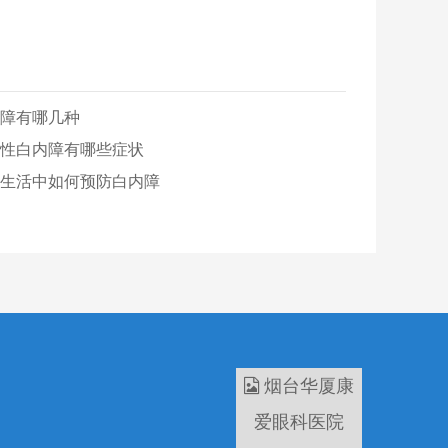
障有哪几种
性白内障有哪些症状
生活中如何预防白内障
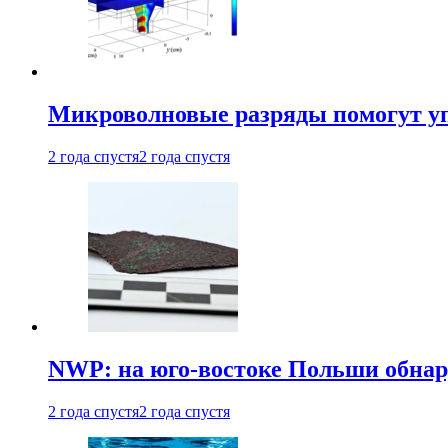
Микроволновые разряды помогут у
2 года спустя
2 года спустя
NWP: на юго-востоке Польши обнар
2 года спустя
2 года спустя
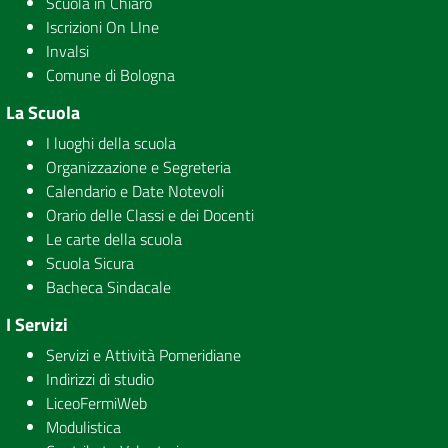
Scuola in Chiaro
Iscrizioni On LIne
Invalsi
Comune di Bologna
La Scuola
I luoghi della scuola
Organizzazione e Segreteria
Calendario e Date Notevoli
Orario delle Classi e dei Docenti
Le carte della scuola
Scuola Sicura
Bacheca Sindacale
I Servizi
Servizi e Attività Pomeridiane
Indirizzi di studio
LiceoFermiWeb
Modulistica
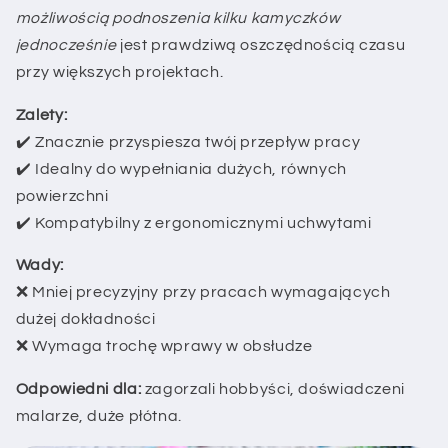
możliwością podnoszenia kilku kamyczków
jednocześnie
jest prawdziwą oszczędnością czasu
przy większych projektach.
Zalety:
✔️ Znacznie przyspiesza twój przepływ pracy
✔️ Idealny do wypełniania dużych, równych
powierzchni
✔️ Kompatybilny z ergonomicznymi uchwytami
Wady:
❌ Mniej precyzyjny przy pracach wymagających
dużej dokładności
❌ Wymaga trochę wprawy w obsłudze
Odpowiedni dla:
zagorzali hobbyści, doświadczeni
malarze, duże płótna.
= = = =
## WORK TO BE COMPLETED
Give the text lines from all the records above as one numbered list, leaving out blank lines and the pictures.

## RESPONSE
1. 障有哪几种
2. 性白内障有哪些症状
3. 生活中如何预防白内障
4. Микроволновые разряды помогут у
5. 2 года спустя
6. 2 года спустя
7. NWP: на юго-востоке Польши обнар
8. 2 года спустя
9. 2 года спустя
10. Scuola in Chiaro
11. Iscrizioni On LIne
12. Invalsi
13. Comune di Bologna
14. La Scuola
15. I luoghi della scuola
16. Organizzazione e Segreteria
17. Calendario e Date Notevoli
18. Orario delle Classi e dei Docenti
19. Le carte della scuola
20. Scuola Sicura
21. Bacheca Sindacale
22. I Servizi
23. Servizi e Attività Pomeridiane
24. Indirizzi di studio
25. LiceoFermiWeb
26. Modulistica
27. możliwością podnoszenia kilku kamyczków
28. jednocześnie
29. jest prawdziwą oszczędnością czasu
30. przy większych projektach.
31. Zalety:
32. ✔️ Znacznie przyspiesza twój przepływ pracy
33. ✔️ Idealny do wypełniania dużych, równych
34. powierzchni
35. ✔️ Kompatybilny z ergonomicznymi uchwytami
36. Wady:
37. ❌ Mniej precyzyjny przy pracach wymagających
38. dużej dokładności
39. ❌ Wymaga trochę wprawy w obsłudze
40. Odpowiedni dla:
41. zagorzali hobbyści, doświadczeni
42. malarze, duże płótna.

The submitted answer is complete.